До слез было обидно смотреть на то, что всем везло, только не мне.
Особенно той, белокурой красотке, с голубыми чарами, колдовски коснувшимися меня... Перед ней, первой, грациозно застучал копытами о ромашковое поле самый беспокойный в стаде жеребец. Его темно-бурый окрас лоснился в солнечных лучах, смешиваясь с серебряными тканями ее легкого плаща прелестницы, с легкостью запрыгнувшей к нему на круп. Дух захватывало от этой красоты, которую они, словно по сговору, удлинили для всех нас еще на несколько мгновений. И конь, сорвавшись с места, унося свою хозяйку устремился к Солнцу.

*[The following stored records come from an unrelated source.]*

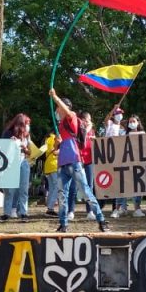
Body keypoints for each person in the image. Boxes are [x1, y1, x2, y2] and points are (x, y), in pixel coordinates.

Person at [49, 88, 110, 233]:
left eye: (58, 108)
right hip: (62, 163)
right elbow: (57, 147)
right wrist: (57, 142)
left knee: (86, 191)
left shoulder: (72, 118)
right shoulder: (60, 125)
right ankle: (63, 224)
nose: (57, 111)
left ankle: (101, 220)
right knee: (62, 194)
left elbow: (69, 113)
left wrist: (55, 97)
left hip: (74, 160)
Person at [0, 113, 32, 223]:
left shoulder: (27, 135)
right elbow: (2, 149)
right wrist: (10, 143)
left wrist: (25, 147)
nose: (28, 126)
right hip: (10, 164)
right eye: (27, 124)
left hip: (23, 163)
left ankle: (23, 213)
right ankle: (6, 213)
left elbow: (30, 152)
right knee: (9, 190)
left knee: (23, 189)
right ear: (21, 124)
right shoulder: (7, 133)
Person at [125, 115, 146, 217]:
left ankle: (137, 208)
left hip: (140, 164)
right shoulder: (124, 134)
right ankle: (121, 207)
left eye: (134, 121)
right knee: (125, 186)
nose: (132, 123)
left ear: (138, 122)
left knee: (139, 187)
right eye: (130, 121)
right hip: (127, 163)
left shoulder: (143, 134)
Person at [42, 132, 61, 217]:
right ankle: (50, 208)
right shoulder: (54, 138)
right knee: (57, 187)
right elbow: (55, 152)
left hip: (48, 165)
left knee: (52, 187)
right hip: (54, 165)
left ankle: (49, 208)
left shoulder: (47, 139)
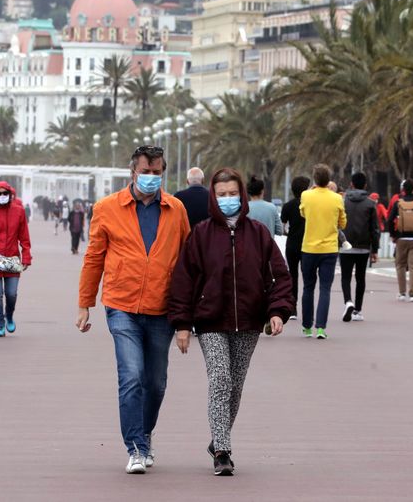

Снова оторвался от табуна конь, потом - второй, третий. Они быстро выбирали из гомонившей толпы своих наездников и, сделав небольшой круг, под наше хлопанье и улюлюканье, уносили своих счастливчиков в небеса.
Толпа быстро редела. Я с болью на душе смотрел прямо на глазах уменьшающееся табун. Какими они были счастливыми те люди, которых выбирали кони. Все они были разной масти: белые и соловые, чубарые и буланые, пегие и мышастые. И каждый из них, казалось, бежал именно за мной, но, приблизившись, находил кого-то сзади и - уносил его...
Растворился табун в дымке. Сколько осталось неудачников, посмотреть сил не было, да и стыдно, а вдруг никого. А так покойнее, когда не знаешь сколько их, то и в представлении своем можно сочинить: миллионы таких же как я, не услышанных, не увиденных, не дооцененных.
Плелся, опустив голову, долго ли, коротко ли... Присел у родничка, черпнул в ладонь водицы, испить хотел. Но, опустилась передо мной лошадиная морда и языком слизнула воду. Неужели и за мной пришел Пегас!